Search the listing for the word "Figure" and copy every line where it turns up.

* [Available data]
↓
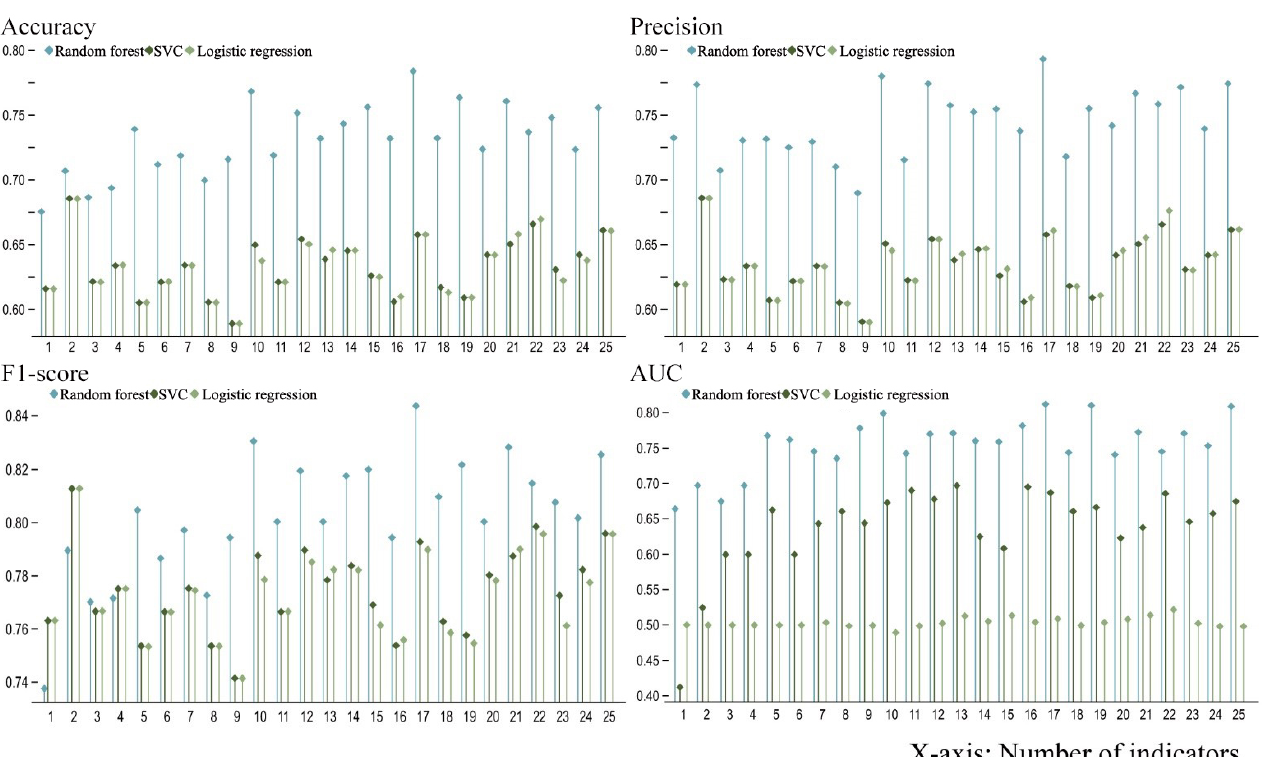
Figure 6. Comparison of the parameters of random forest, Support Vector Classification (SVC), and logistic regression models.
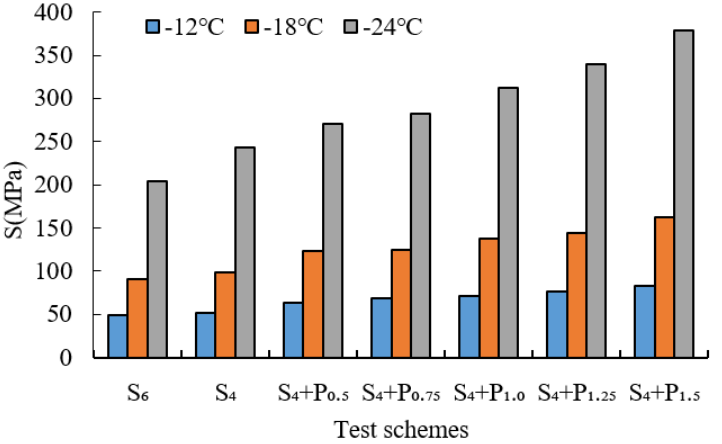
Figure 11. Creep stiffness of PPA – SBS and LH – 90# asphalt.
↑
↓
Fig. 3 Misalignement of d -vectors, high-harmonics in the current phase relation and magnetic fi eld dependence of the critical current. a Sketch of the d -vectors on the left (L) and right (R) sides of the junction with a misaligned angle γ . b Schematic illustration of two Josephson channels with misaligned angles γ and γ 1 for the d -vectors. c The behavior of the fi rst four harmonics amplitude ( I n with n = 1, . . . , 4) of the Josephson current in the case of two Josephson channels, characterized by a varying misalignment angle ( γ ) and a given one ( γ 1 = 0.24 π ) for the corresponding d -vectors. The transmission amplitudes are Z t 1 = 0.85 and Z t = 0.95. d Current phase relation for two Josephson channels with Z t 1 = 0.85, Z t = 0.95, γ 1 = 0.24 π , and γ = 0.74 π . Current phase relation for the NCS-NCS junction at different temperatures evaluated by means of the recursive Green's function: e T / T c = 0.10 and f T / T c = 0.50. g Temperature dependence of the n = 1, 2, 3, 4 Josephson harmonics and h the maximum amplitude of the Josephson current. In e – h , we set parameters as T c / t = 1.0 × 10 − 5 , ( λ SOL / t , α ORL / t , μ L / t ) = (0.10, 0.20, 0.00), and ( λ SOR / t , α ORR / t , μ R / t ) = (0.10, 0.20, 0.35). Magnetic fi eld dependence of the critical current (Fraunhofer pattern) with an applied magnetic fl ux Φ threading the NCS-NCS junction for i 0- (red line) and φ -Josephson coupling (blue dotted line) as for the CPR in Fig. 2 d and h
↑
↓
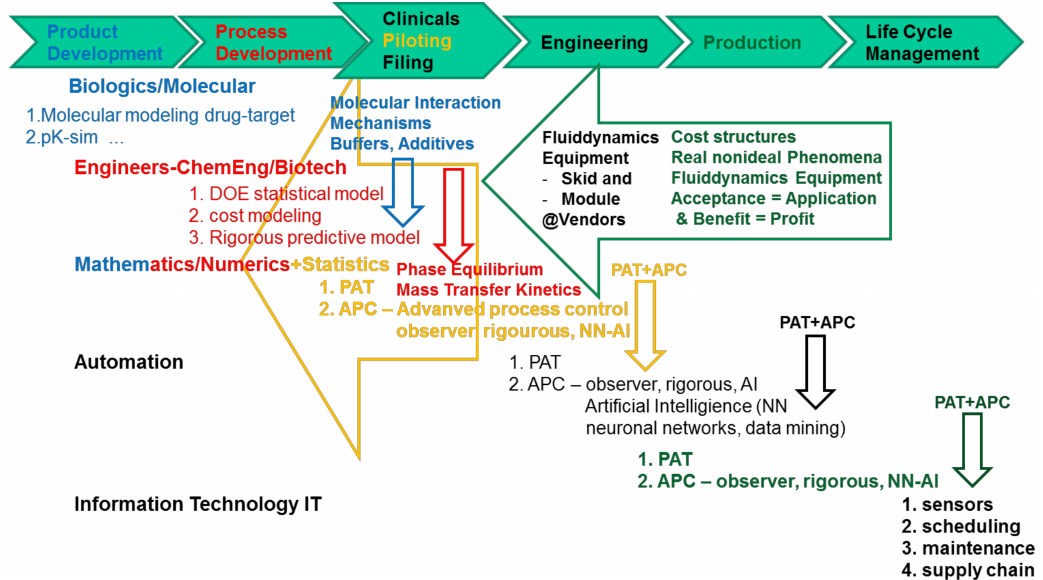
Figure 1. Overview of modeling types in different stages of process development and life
↑
* [Output for this task]
Figure 6. Comparison of the parameters of random forest, Support Vector Classification (SVC), and logistic regression models.
Figure 11. Creep stiffness of PPA – SBS and LH – 90# asphalt.
Figure 1. Overview of modeling types in different stages of process development and life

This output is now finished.